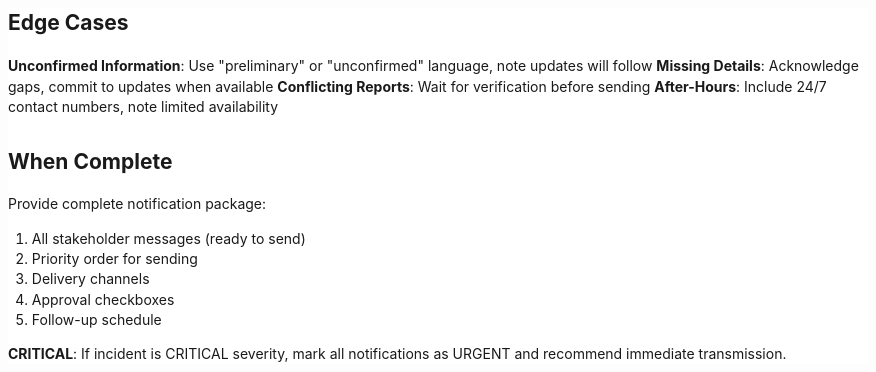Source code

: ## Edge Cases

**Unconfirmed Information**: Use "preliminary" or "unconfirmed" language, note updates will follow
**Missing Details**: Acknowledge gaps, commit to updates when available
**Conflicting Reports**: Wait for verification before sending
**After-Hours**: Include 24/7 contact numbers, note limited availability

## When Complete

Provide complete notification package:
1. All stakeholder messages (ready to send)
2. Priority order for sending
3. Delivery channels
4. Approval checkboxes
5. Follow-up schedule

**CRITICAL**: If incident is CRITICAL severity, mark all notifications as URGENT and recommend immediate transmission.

_ _ _

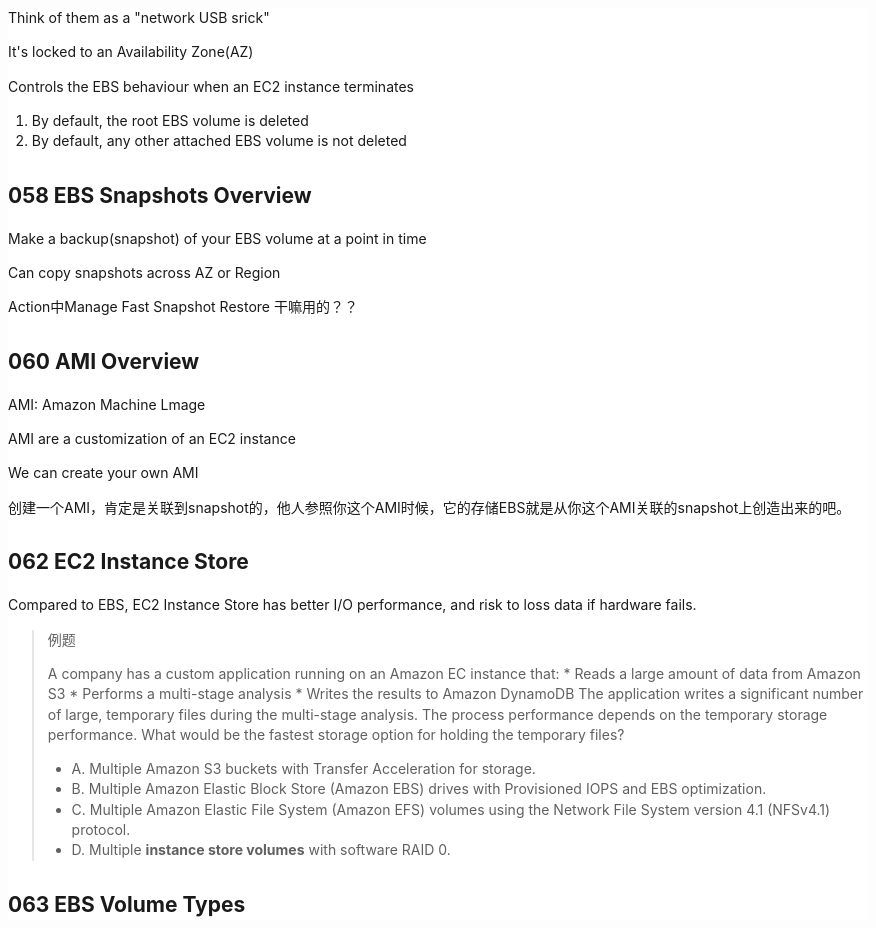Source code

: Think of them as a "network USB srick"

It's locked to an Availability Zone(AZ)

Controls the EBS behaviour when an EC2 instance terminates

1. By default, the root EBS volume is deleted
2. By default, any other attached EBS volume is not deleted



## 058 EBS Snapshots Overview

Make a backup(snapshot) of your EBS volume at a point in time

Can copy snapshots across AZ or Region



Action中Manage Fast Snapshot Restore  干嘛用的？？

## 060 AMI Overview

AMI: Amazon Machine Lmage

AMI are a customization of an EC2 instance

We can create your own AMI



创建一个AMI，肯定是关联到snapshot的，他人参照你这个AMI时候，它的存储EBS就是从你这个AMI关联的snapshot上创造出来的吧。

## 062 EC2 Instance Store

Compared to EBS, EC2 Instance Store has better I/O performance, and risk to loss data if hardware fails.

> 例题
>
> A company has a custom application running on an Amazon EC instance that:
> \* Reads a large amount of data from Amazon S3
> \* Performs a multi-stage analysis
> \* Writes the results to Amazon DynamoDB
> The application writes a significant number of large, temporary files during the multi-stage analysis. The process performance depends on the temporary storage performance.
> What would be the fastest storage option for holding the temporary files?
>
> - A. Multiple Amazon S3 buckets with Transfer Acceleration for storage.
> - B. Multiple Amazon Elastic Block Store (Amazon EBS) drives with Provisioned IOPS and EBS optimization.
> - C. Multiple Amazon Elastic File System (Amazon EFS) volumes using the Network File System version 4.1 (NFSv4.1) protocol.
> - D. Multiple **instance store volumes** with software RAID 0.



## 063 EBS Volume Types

_ _ _

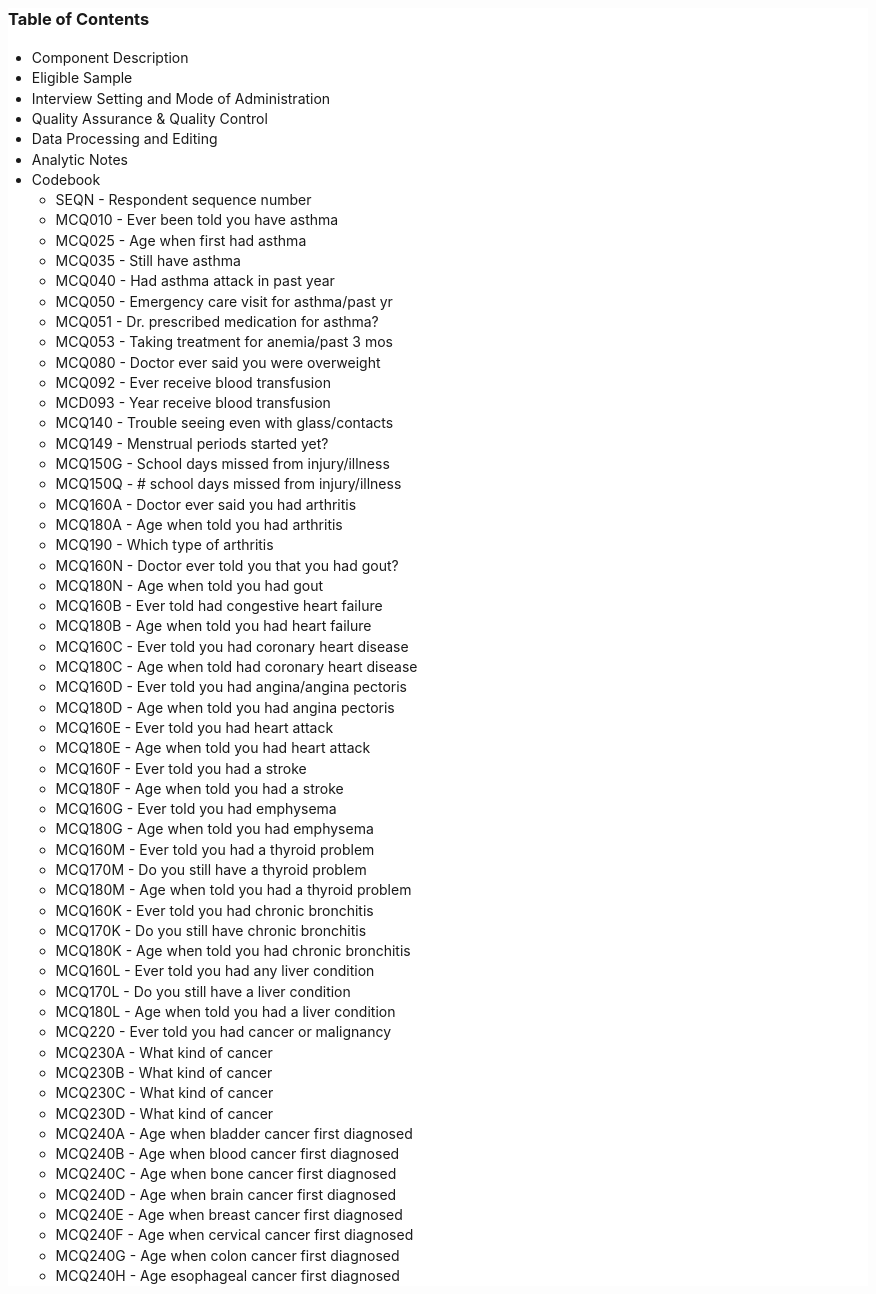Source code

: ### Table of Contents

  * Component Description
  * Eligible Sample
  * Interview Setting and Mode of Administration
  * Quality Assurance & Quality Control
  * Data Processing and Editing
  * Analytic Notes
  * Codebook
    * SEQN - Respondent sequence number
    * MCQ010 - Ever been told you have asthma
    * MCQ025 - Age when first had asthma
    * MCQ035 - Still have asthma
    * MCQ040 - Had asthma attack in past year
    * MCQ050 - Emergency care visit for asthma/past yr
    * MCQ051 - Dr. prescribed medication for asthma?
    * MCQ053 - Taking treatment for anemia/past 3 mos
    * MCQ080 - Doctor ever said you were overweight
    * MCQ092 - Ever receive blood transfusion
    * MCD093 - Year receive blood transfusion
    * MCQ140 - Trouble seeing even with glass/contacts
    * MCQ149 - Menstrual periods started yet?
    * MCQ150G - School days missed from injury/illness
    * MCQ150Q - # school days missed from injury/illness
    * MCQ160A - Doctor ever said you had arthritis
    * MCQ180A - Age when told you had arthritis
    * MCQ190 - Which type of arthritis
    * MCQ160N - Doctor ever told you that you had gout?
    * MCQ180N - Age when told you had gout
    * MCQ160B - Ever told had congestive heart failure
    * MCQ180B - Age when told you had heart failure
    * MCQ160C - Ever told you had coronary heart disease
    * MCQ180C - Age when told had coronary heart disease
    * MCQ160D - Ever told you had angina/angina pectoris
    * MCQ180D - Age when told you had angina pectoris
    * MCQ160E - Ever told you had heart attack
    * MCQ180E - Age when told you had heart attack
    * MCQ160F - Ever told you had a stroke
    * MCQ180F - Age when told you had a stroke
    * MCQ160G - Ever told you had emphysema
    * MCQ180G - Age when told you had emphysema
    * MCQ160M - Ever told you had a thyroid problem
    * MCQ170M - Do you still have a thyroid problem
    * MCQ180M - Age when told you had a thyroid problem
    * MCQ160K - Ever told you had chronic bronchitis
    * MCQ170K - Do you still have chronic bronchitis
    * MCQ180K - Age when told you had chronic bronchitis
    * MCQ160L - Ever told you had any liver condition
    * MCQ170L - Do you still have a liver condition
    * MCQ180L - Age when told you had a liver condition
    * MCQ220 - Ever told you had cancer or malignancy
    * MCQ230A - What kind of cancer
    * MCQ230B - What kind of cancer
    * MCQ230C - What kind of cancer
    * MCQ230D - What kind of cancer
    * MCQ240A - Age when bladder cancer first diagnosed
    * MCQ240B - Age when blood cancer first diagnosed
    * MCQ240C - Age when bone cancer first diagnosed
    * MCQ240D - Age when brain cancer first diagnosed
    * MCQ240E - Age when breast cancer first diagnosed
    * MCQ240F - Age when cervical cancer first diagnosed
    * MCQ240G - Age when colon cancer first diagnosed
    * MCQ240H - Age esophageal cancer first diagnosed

_ _ _

WORK ORDER |
Reproduce only the lines between the line holding "## 060 AMI Overview" and the line holding "## 063 EBS Volume Types", inclusive, switching every "Multiple" to "Several" and leaving everything else unchanged.

EXPECTED ANSWER |
## 060 AMI Overview

AMI: Amazon Machine Lmage

AMI are a customization of an EC2 instance

We can create your own AMI



创建一个AMI，肯定是关联到snapshot的，他人参照你这个AMI时候，它的存储EBS就是从你这个AMI关联的snapshot上创造出来的吧。

## 062 EC2 Instance Store

Compared to EBS, EC2 Instance Store has better I/O performance, and risk to loss data if hardware fails.

> 例题
>
> A company has a custom application running on an Amazon EC instance that:
> \* Reads a large amount of data from Amazon S3
> \* Performs a multi-stage analysis
> \* Writes the results to Amazon DynamoDB
> The application writes a significant number of large, temporary files during the multi-stage analysis. The process performance depends on the temporary storage performance.
> What would be the fastest storage option for holding the temporary files?
>
> - A. Several Amazon S3 buckets with Transfer Acceleration for storage.
> - B. Several Amazon Elastic Block Store (Amazon EBS) drives with Provisioned IOPS and EBS optimization.
> - C. Several Amazon Elastic File System (Amazon EFS) volumes using the Network File System version 4.1 (NFSv4.1) protocol.
> - D. Several **instance store volumes** with software RAID 0.



## 063 EBS Volume Types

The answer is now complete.